Twenty-three children have been rescued after being abducted and forced to sell handicrafts in a tourist town in southern Mexico.
The children were released from a house in San Cristóbal de Las Casas, in the southern Mexican state of Chiapas, according to a statement published by the state’s attorney general Monday.
Three women were arrested on human trafficking and forced labor charges.
The children, ranging in age from three months to 15 years, were abducted from their families and forced to work selling handicrafts under threat of “physical and psychological violence,” according to the statement.
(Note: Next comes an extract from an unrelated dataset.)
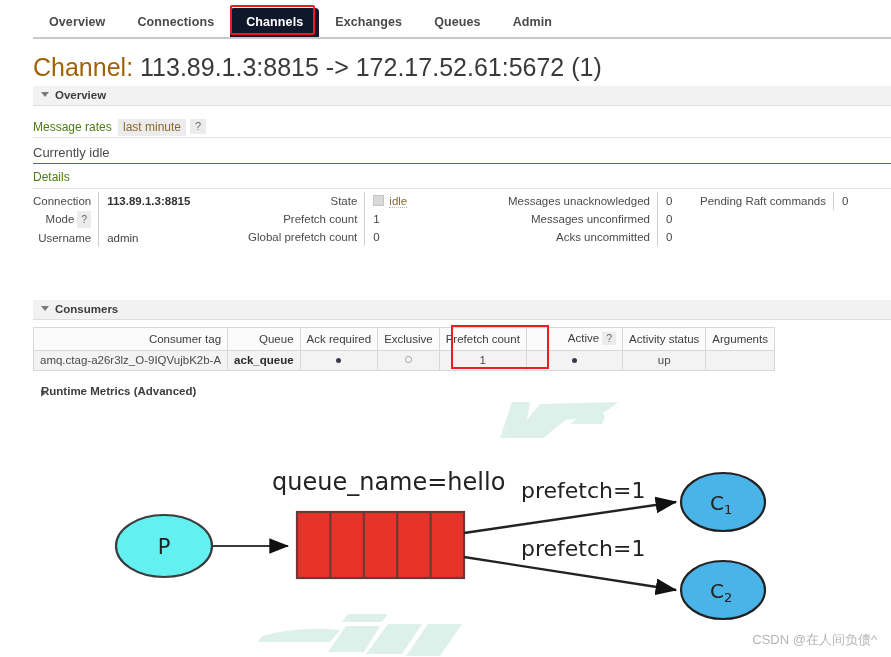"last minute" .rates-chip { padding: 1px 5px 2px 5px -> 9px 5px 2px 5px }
The rescue mission began after the attorney general’s office launched a search for Dylan Esaú Gómez Pérez, a toddler who went missing on June 30 while at a public market with his mother, according to an earlier statement from the attorney general.
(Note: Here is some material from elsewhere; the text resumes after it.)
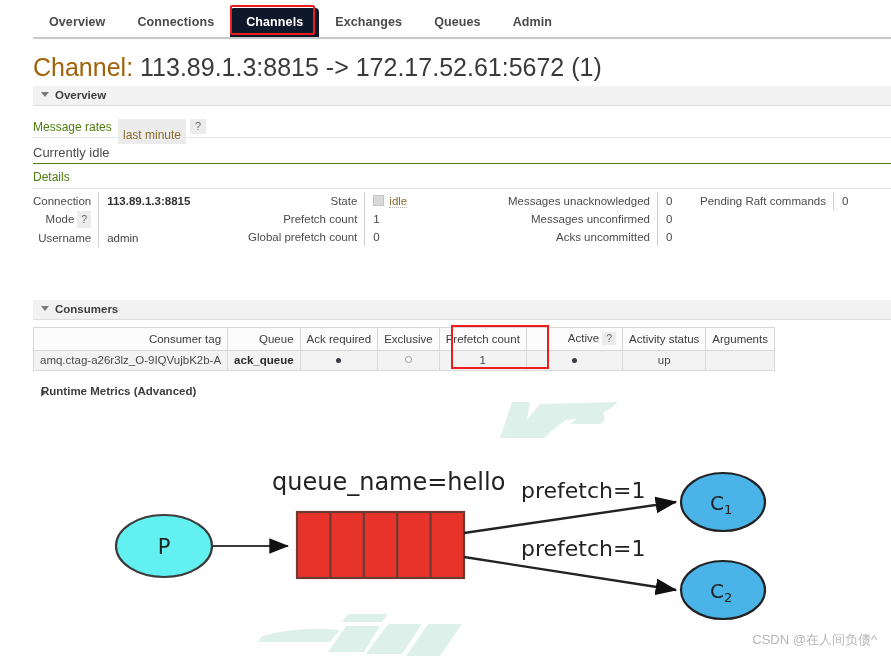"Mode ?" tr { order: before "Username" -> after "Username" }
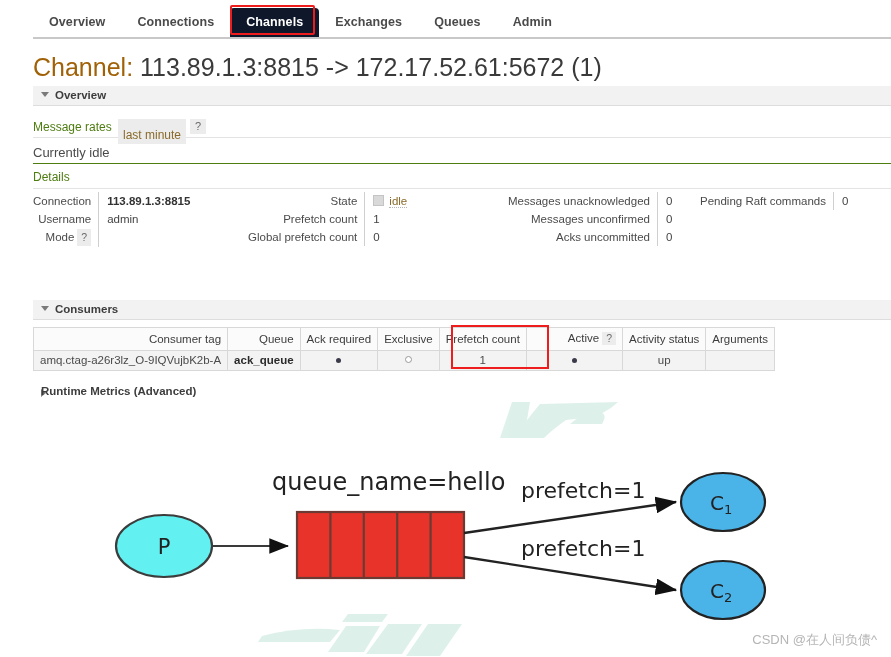"Consumer tag" .consumers-table th { text-align: right -> center }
Authorities did not immediately confirm whether Dylan was among the children rescued.
Chiapas is the southernmost state in Mexico and sits on the border with Guatemala.
Tourists visit for its immense biodiversity and a climate that ranges from fresh and cool in the highlands to humid and hot in the jungle lowlands.
Home to some of the most impressive Mayan archeological sites and a large indigenous population, it is one of Mexico’s most diverse regions both in culture and nature.
It is also the most impoverished state in the country, and was hit hard by an 8.1-magnitude earthquake in 2017.